Age of Power, 1880-1920
Early batteries did not provide sufficient power or longevity for the practical use of electric motors. The disruptive use of electrical motors in manufacturing had to wait until power generation systems transmitted electricity across a power grid. This occurred in 1880 when Edison began construction of the Pearl Street power station in Manhattan.
- Charles Page Electromagnetic Engine
The Charles Page “Electromagnetic Engine” employs two solenoids to move an armature back and forth. Page strived to prove the practicality of the electric motor with his electric locomotive, which failed its public test run in 1851. Page’s career continued untarnished; however, his vision of electric locomotives was not realized for several decades. Later it became the standard.
- Davenport Rotary Motor
The first rotary motor, patented by Thomas Davenport, revolves in a continuous circle. Davenport failed in his ambition of replacing steam power with electrical. He returned to blacksmithing embittered. As Edison and others developed electrical power systems, electrical motor use grew, with most being rotary in operation.
- Edison Dynamo
A dynamo is an electrical generator that produces direct current. In order to transmit power to homes, Edison also created the electrical grid with wires to transmit the electricity, electrical outlets in the home, and electrical meters to monitor use by customers.
- Incandescent Light Bulb
Thomas Edison developed the first commercially practical electric light (U.S. patent 223,898). Edison’s prediction that electricity would become so cheap that “only the rich will burn candles” proved to be true.

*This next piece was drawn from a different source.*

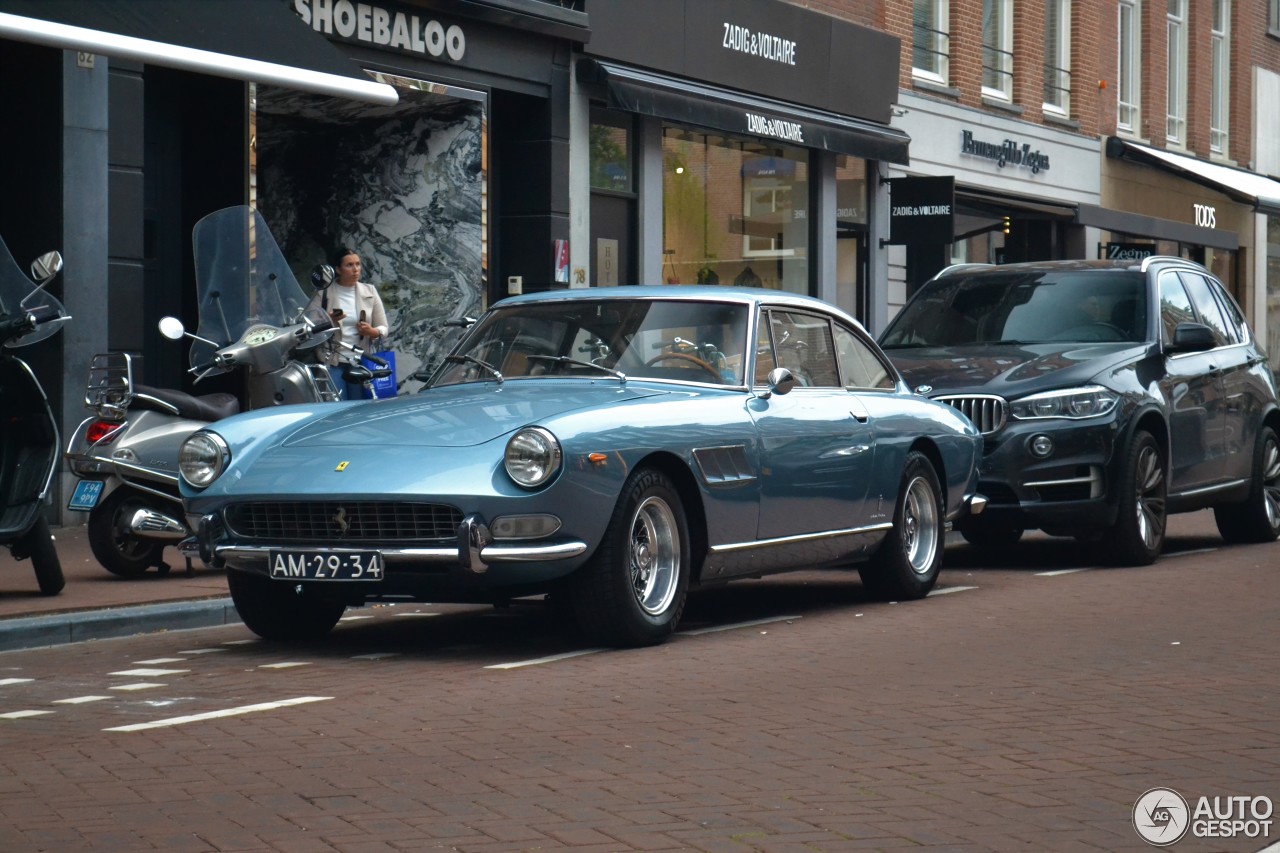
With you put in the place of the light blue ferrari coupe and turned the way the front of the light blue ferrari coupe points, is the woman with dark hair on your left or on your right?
on your right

Age of Mass Communication / Electronics, 1920-1960
- Vacuum Tube
The incandescent light bulb led to invention of the Audion. This precursor to the vacuum tube developed by Lee de Forest made commercial broadcasting feasible. It also led to the age of modern electronics.
Commercial broadcasting began with a license granted to KDKA in Pittsburg in 1920. Commercial broadcasting was made possible by development of the vacuum tube. Vacuum tube amplifiers were used to power an experimental radio broadcast station that de Forest constructed in 1916. Civilian radio stations were silenced during World War I, but when the war ended, the era of mass broadcasting began. The advent of broadcasting changed society and culture in many ways. Commercial radio provided entertainment for families with leisure time made possible by the new labor-saving devices in their homes. It created a shared national context as the previous night’s radio shows were discussed.
Information Age, 1960-2000
The vacuum tube could be recombined in countless ways to create amplifiers, signal generators, and other electronic devices. This, in turn, gave rise to a new generation of inventors. This provided the infrastructure that led to invention of the transistor and the integrated circuit. This made invention of the modern-day computer feasible, and gave rise to the Information Age.
Age of Making, 2000-
- Computer Controlled Motors
Automation was made possible by computer-controlled motors. Inexpensive computer-controlled motors also made digital fabricators such as 3D printers and laser cutters possible. This, in turn, fueled the current age of making.